A subdomain takeover vulnerability in a popular WordPress hosting platform could allow an attacker to deploy malicious code to a victim by impersonating a legitimate website.
The security flaw was discovered in Flywheel, a platform that offers WordPress hosting and related services.
Takeover
A subdomain takeover occurs when an attacker gains control over a subdomain of a target domain, usually when the subdomain has a canonical name (CNAME) in the Domain Name System (DNS), but no host is providing content for it.
“This can happen because either a virtual host hasn’t been published yet or a virtual host has been removed,” Ahmed Elmalky, who discovered the issue, told The Daily Swig.
“An attacker can take over that subdomain by providing their own virtual host and then hosting their own content for it. The visitor will have no clue if something bad happened because he [can] still access the legitimate domain.”
Using a subdomain takeover, attackers can send phishing emails from the legitimate domain, perform cross-site scripting (XSS) attacks, or even damage the reputation of the brand associated with the domain.
The exploit
In a blog post, Elmalky described how he was able to exploit the vulnerability by finding a page that was hosted by Flywheel but wasn’t set up correctly.
He subscribed to Flywheel for $15, created a site, and linked it to the vulnerable subdomain. Thus, he had taken it over.
“An attacker can use this misconfiguration to take over the subdomain, publish arbitrary content, run malicious JavaScript code at the user’s end, harvest credentials using phishing attack[s], deface a website… [and] steal the cookies of the user if cookies are scoped to the parent domain and escalate to account takeover,” Elmalky wrote.
The severity of the attack was listed as ‘high’.
The mitigation
In order to protect against this simple but severe attack, end users should audit available DNS records and make sure they are aware of how exactly they are used and what type of services or applications are managed on them, Elmalky told The Daily Swig.
He added: “Review your DNS entries and remove all entries which are active but no longer in use – especially those pointing to external services.
“Make sure to remove the stale CNAME record in the DNS zone file. Ensure your external services are configured to listen to your wildcard DNS.

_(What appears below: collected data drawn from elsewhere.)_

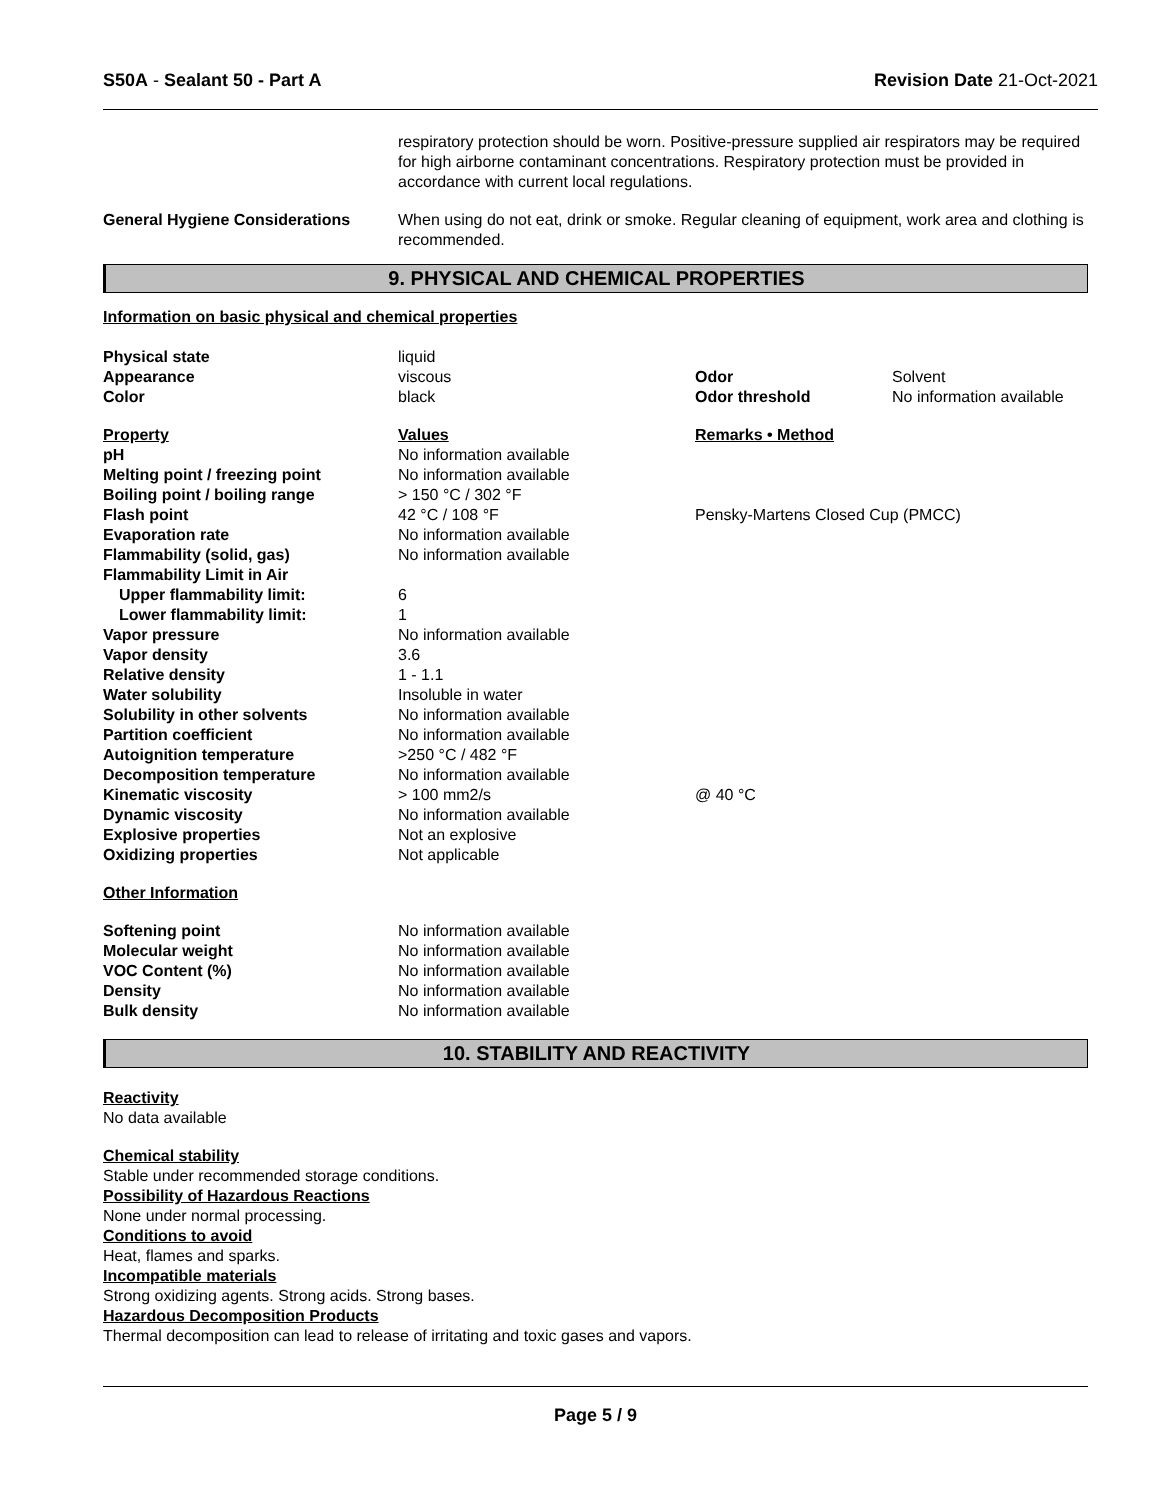S50A - Sealant 50 - Part A Revision Date 21-Oct-2021
| | respiratory protection should be worn. Positive-pressure supplied air respirators may be required for high airborne contaminant concentrations. Respiratory protection must be provided in accordance with current local regulations. |
| General Hygiene Considerations | When using do not eat, drink or smoke. Regular cleaning of equipment, work area and clothing is recommended. |
9. PHYSICAL AND CHEMICAL PROPERTIES
Information on basic physical and chemical properties
| Physical state | liquid | | |
| Appearance | viscous | Odor | Solvent |
| Color | black | Odor threshold | No information available |
| Property | Values | Remarks • Method |
| pH | No information available | |
| Melting point / freezing point | No information available | |
| Boiling point / boiling range | > 150 °C / 302 °F | |
| Flash point | 42 °C / 108 °F | Pensky-Martens Closed Cup (PMCC) |
| Evaporation rate | No information available | |
| Flammability (solid, gas) | No information available | |
| Flammability Limit in Air | | |
| Upper flammability limit: | 6 | |
| Lower flammability limit: | 1 | |
| Vapor pressure | No information available | |
| Vapor density | 3.6 | |
| Relative density | 1 - 1.1 | |
| Water solubility | Insoluble in water | |
| Solubility in other solvents | No information available | |
| Partition coefficient | No information available | |
| Autoignition temperature | >250 °C / 482 °F | |
| Decomposition temperature | No information available | |
| Kinematic viscosity | > 100 mm2/s | @ 40 °C |
| Dynamic viscosity | No information available | |
| Explosive properties | Not an explosive | |
| Oxidizing properties | Not applicable | |
Other Information
| Softening point | No information available |
| Molecular weight | No information available |
| VOC Content (%) | No information available |
| Density | No information available |
| Bulk density | No information available |
10. STABILITY AND REACTIVITY
Reactivity
No data available
Chemical stability
Stable under recommended storage conditions.
Possibility of Hazardous Reactions
None under normal processing.
Conditions to avoid
Heat, flames and sparks.
Incompatible materials
Strong oxidizing agents. Strong acids. Strong bases.
Hazardous Decomposition Products
Thermal decomposition can lead to release of irritating and toxic gases and vapors.
Page 5 / 9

“Don’t forget the ‘off-boarding’ – add ‘DNS entry removal’ to your checklist,” he continued. “When creating a new resource, make the DNS record creation the last step in the process to avoid it from pointing to a non-existing domain.
“Continuously monitor your DNS entries and ensure there are no dangling DNS records.”
The researcher, from US-based cyber threat intelligence company Resecurity, also said that in his work he has seen “several campaigns by threat actors and hacking groups actively leveraging this flaw”.
Elmalky explained: “They create fake websites using legitimate subdomains (A-records) of well-known organizations and deploy their malicious code or phishing content or other harmful scenarios to attack the end users.”
The Daily Swig has reached out to Flywheel but did not receive a reply. This article will be updated if and when we do.